Don’t blame the farmers Prices for food “at home” and “away from home” may be surging, but it’s not really due to the run-up in prices for commodities. The USDA estimates that for every domestic dollar the consumer spends on food, only 16 cents reflect the actual farm value, with the remaining 84 cents consisting of the “marketing” costs—labor, energy, transportation, wholesale and retail margins, etc. The farm value is 23 cents for food and home, but only 4 cents for food away from home.

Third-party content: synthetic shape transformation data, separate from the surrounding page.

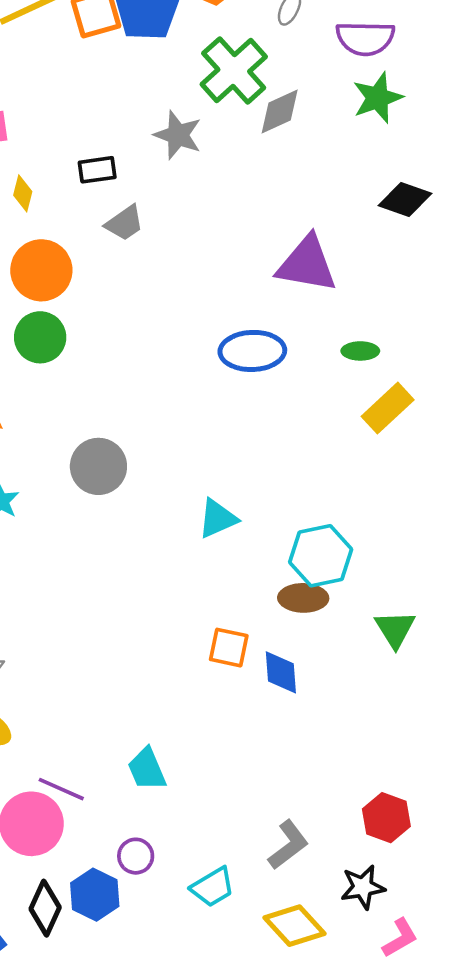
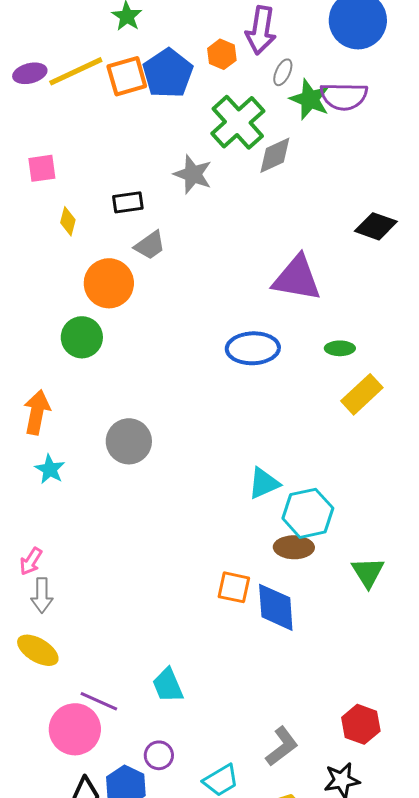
green star: (378, 98) -> (310, 99), moved, turned -30
orange circle: (41, 270) -> (109, 283), moved
cyan triangle: (218, 519) -> (264, 483), moved
blue diamond: (281, 672) -> (276, 607), size x1.4

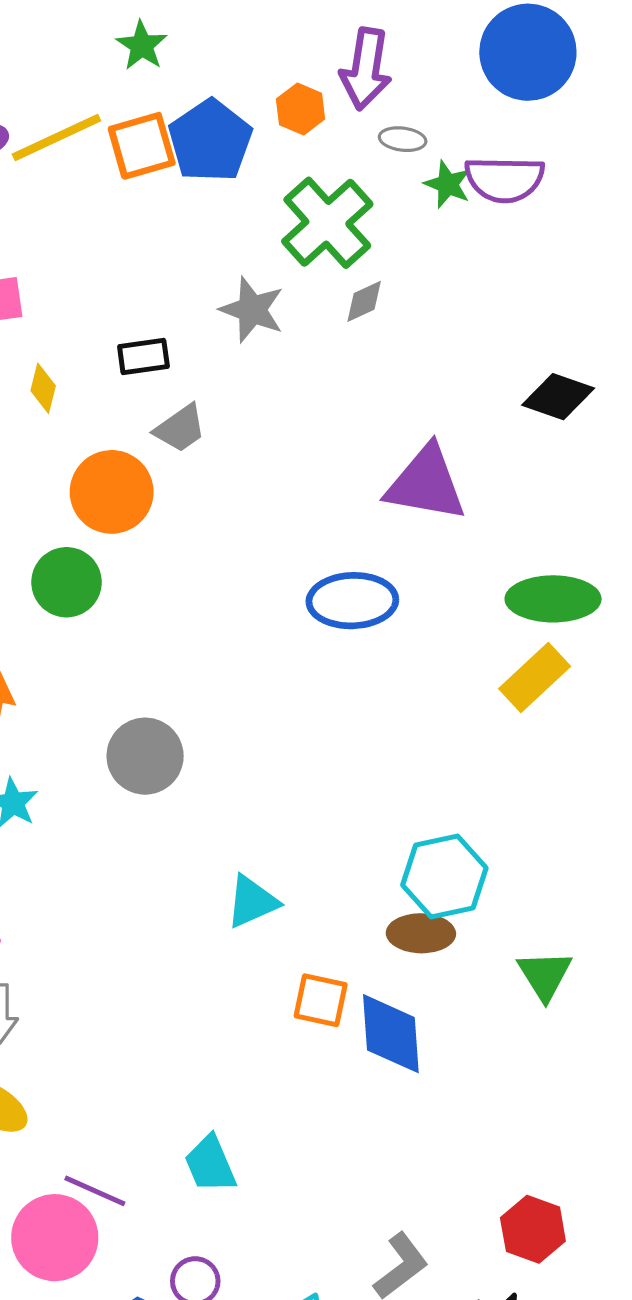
gray ellipse: (283, 72) -> (403, 139), turned 72
green star: (310, 99) -> (448, 184), size x0.7
gray diamond: (275, 155) -> (364, 301), moved, size x0.7
green ellipse: (340, 348) -> (553, 599), moved, size x1.8
cyan triangle: (264, 483) -> (252, 902), moved

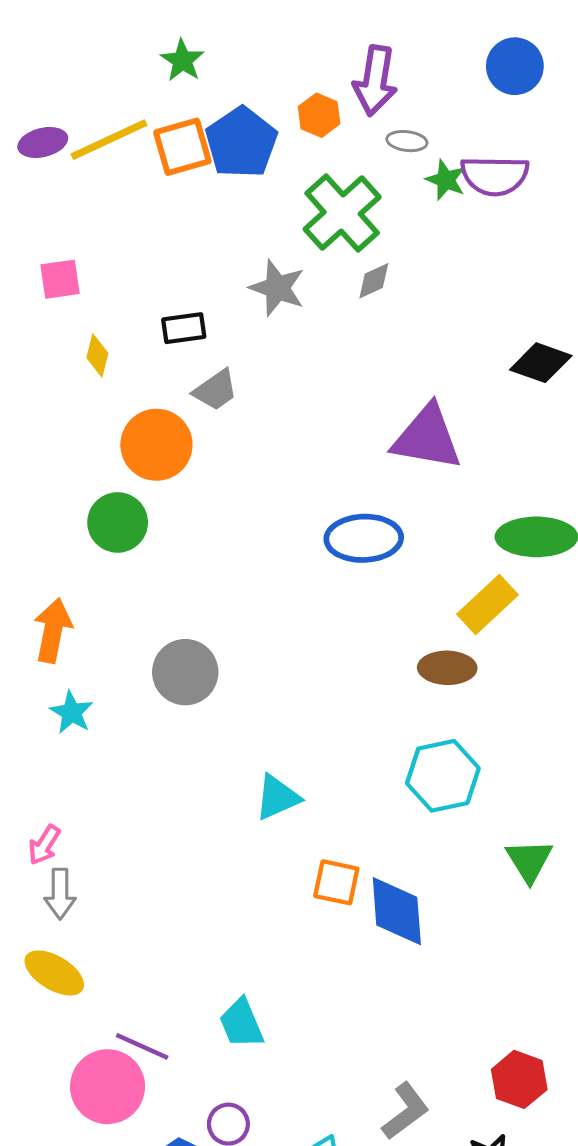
blue circle: (528, 52) -> (515, 66), size x0.7
yellow rectangle: (535, 678) -> (487, 605), moved
brown ellipse: (421, 933) -> (447, 668), moved

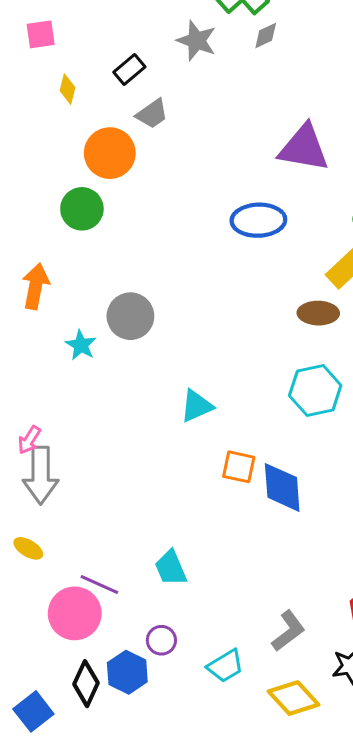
black rectangle: (184, 328) -> (129, 69), turned -32
cyan star: (72, 712) -> (81, 345), moved
gray arrow: (60, 894) -> (41, 475), size x1.6
yellow ellipse: (54, 973) -> (28, 548), moved, size x0.7

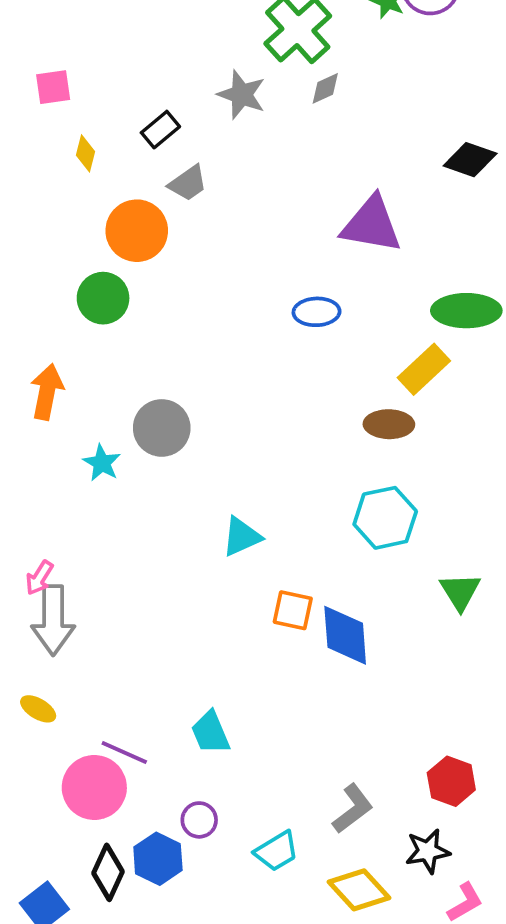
blue ellipse: (258, 220) -> (317, 312), size x0.7

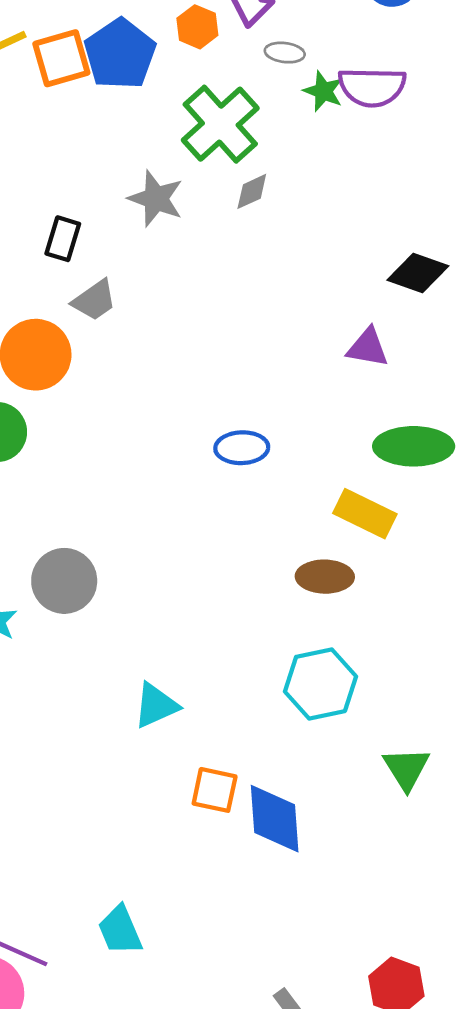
black rectangle: (160, 130) -> (63, 239), turned -33
purple triangle: (371, 224) -> (368, 348), moved, size x0.6
yellow rectangle: (424, 369) -> (365, 514), turned 69

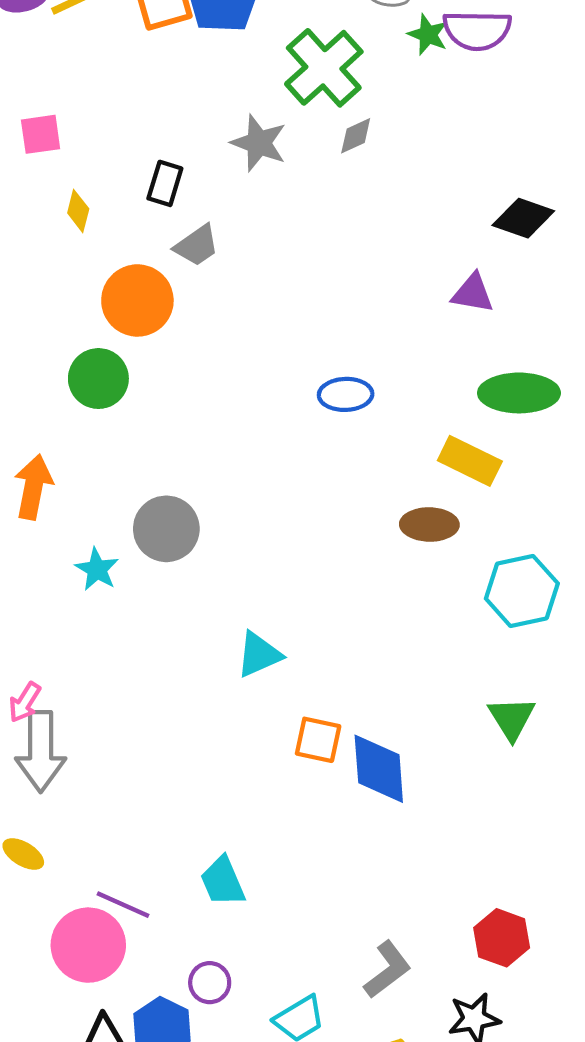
cyan hexagon: (320, 684) -> (522, 591), moved

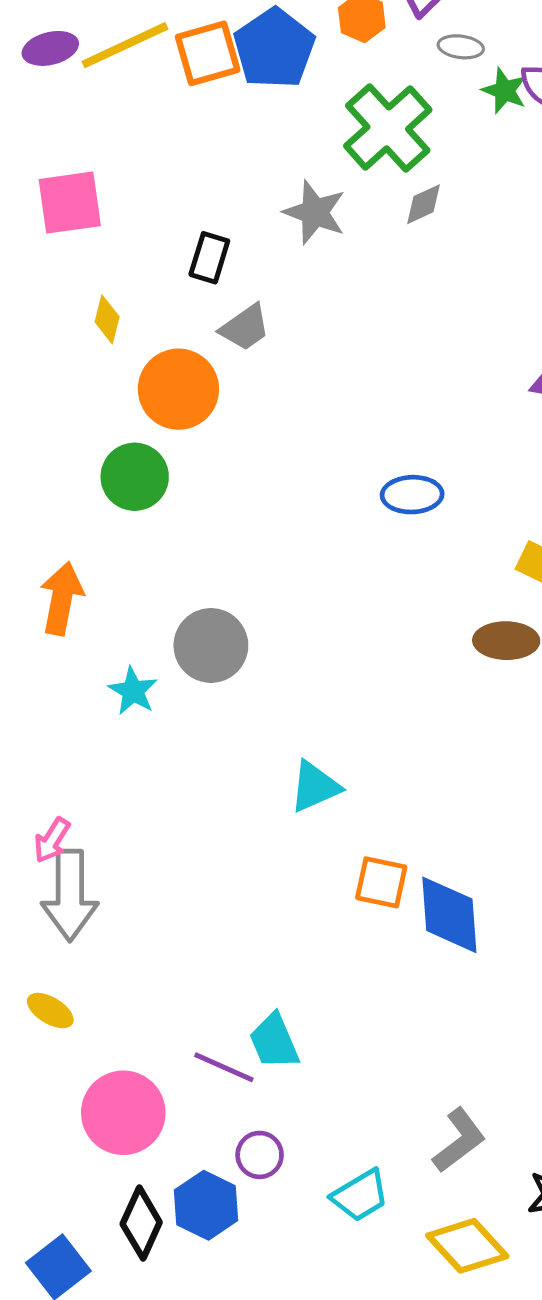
pink square: (41, 134) -> (70, 203), size x1.4
yellow diamond: (78, 211) -> (107, 319), moved
purple line: (123, 905) -> (224, 1067), moved

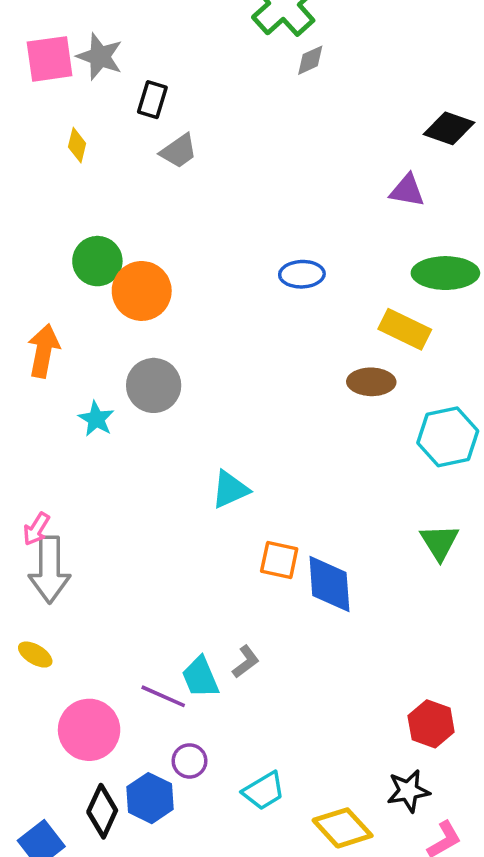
gray star: (315, 212) -> (100, 57), moved
orange circle: (178, 389) -> (142, 291), moved
gray L-shape: (459, 1140) -> (246, 662), moved, size x0.7

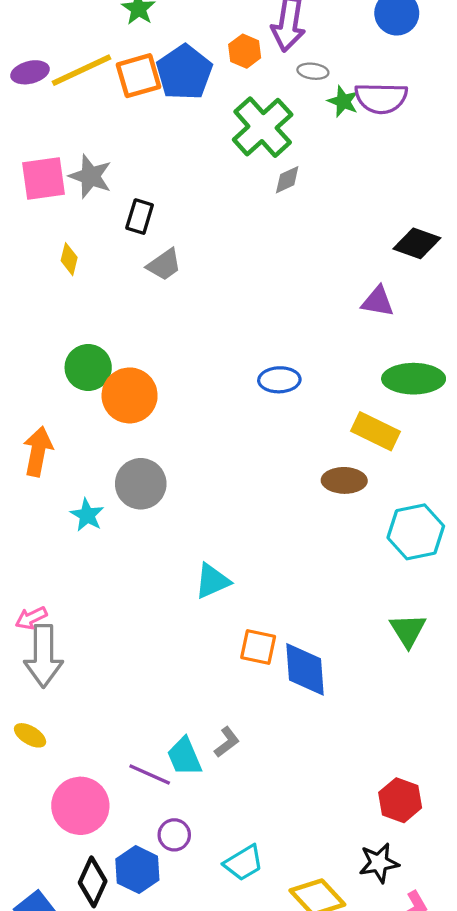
pink arrow: (36, 529) -> (31, 618), turned 32

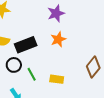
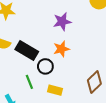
black rectangle: (26, 45) -> (27, 51), turned 45
black circle: (14, 65) -> (45, 66), moved

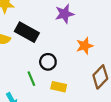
orange star: (61, 49) -> (85, 46), moved
black rectangle: (27, 51) -> (27, 32), moved

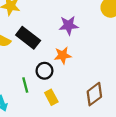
orange star: (85, 46) -> (63, 55), moved
yellow rectangle: (59, 87) -> (51, 97), turned 40

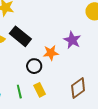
purple star: (69, 25) -> (72, 40), moved, turned 30
green line: (25, 85) -> (19, 92), moved

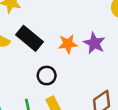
orange star: (51, 53) -> (68, 44), moved

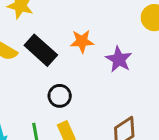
orange star: (68, 44) -> (82, 41), moved

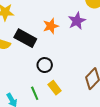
purple star: (119, 59) -> (77, 21), moved, turned 30

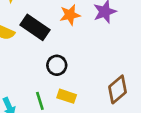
yellow rectangle: (55, 88) -> (67, 96), turned -40

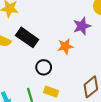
orange star: (70, 15) -> (65, 46), moved

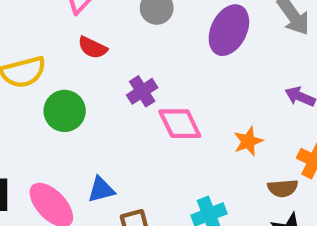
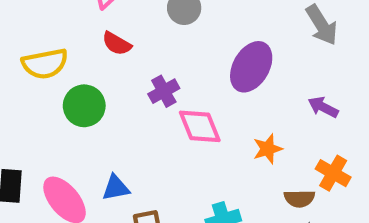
purple ellipse: (229, 30) -> (251, 67), moved

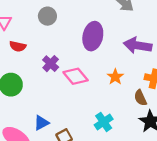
purple arrow: (323, 107) -> (138, 45), size x1.6
brown semicircle: (299, 199) -> (140, 98), turned 84

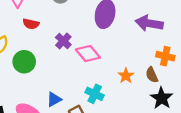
orange star: (115, 77) -> (126, 76), moved
cyan cross: (104, 122) -> (95, 94), moved, turned -30

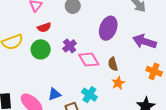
red semicircle: (31, 24) -> (44, 27), turned -40
green circle: (24, 62) -> (41, 49), moved
brown semicircle: (152, 75) -> (113, 64), moved

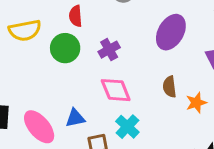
red semicircle: (44, 27) -> (76, 16), turned 96
pink diamond: (89, 60) -> (116, 90), moved
orange star: (118, 83) -> (196, 103), moved

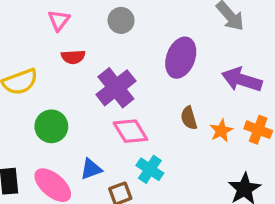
red semicircle: (76, 16) -> (73, 57), turned -80
green circle: (65, 48) -> (51, 126), moved
purple cross: (109, 50) -> (116, 88), size x1.6

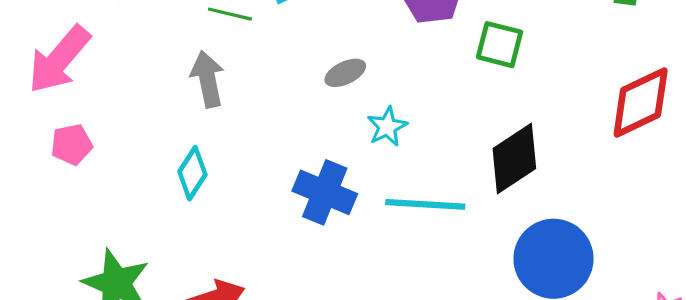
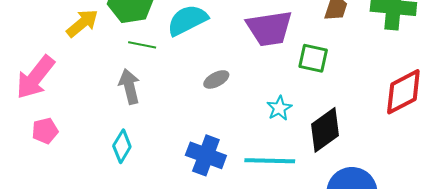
cyan star: (387, 127) -> (279, 108), moved

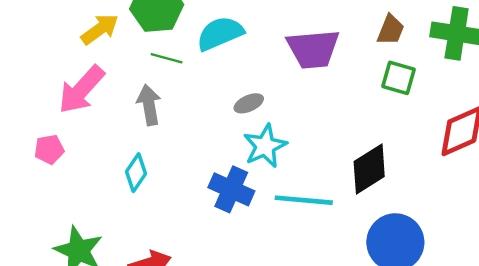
green square: (313, 58) -> (399, 78), moved
pink arrow: (35, 77) -> (81, 90), moved
cyan star: (279, 108) -> (265, 146), moved, size x1.5

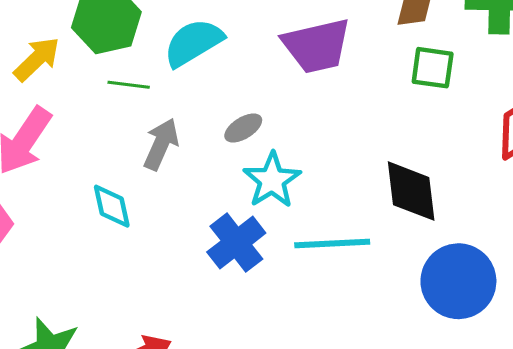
gray arrow: (149, 105) -> (161, 144), moved, turned 42
black diamond: (369, 169) -> (411, 191), turned -57
cyan diamond: (136, 173) -> (112, 206), moved, turned -39
blue cross: (231, 189) -> (236, 243), turned 36

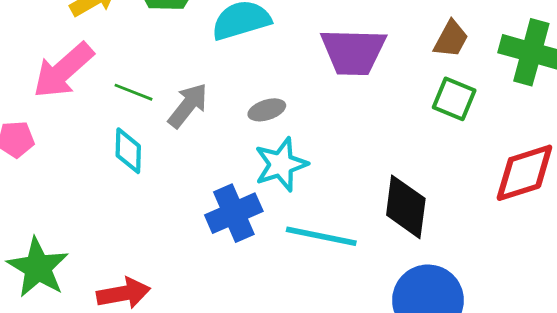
green line: (129, 85) -> (134, 92), moved

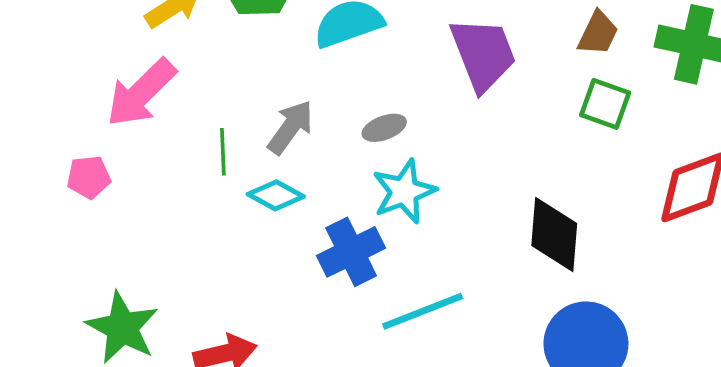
purple trapezoid: (353, 52) -> (483, 54), turned -110
green line: (134, 92) -> (223, 152), moved, turned 69
cyan diamond: (128, 151) -> (276, 195), moved, turned -60
cyan line: (321, 236) -> (423, 311), moved, turned -30

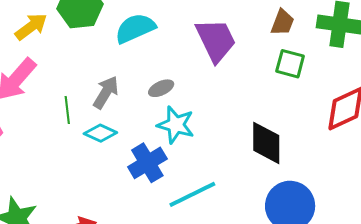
cyan star: (404, 191) -> (176, 125), turned -30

Has housing hit its nadir? Despite another bump up in the 30-year mortgage rate to 7.14%, more than double a year ago, mortgage purchase applications rose in the latest week, the first increase in seven weeks. With mortgage rates appearing to flatten, home prices pulling off cycle highs and sales prices back below asking prices, housing demand may have hit a floor.
BTW, a 7% mortgage isn’t so bad House prices arguably were even more “expensive” than today in the early ’80s, when 30-year mortgage rates hit an all-time high of 18.63%. Affordability plummeted back then, too, but interestingly, house prices only leveled off and didn’t fall. Deutsche Bank would be stunned if home prices behave the same way again. But if they do, it’d be another headwind for the Fed.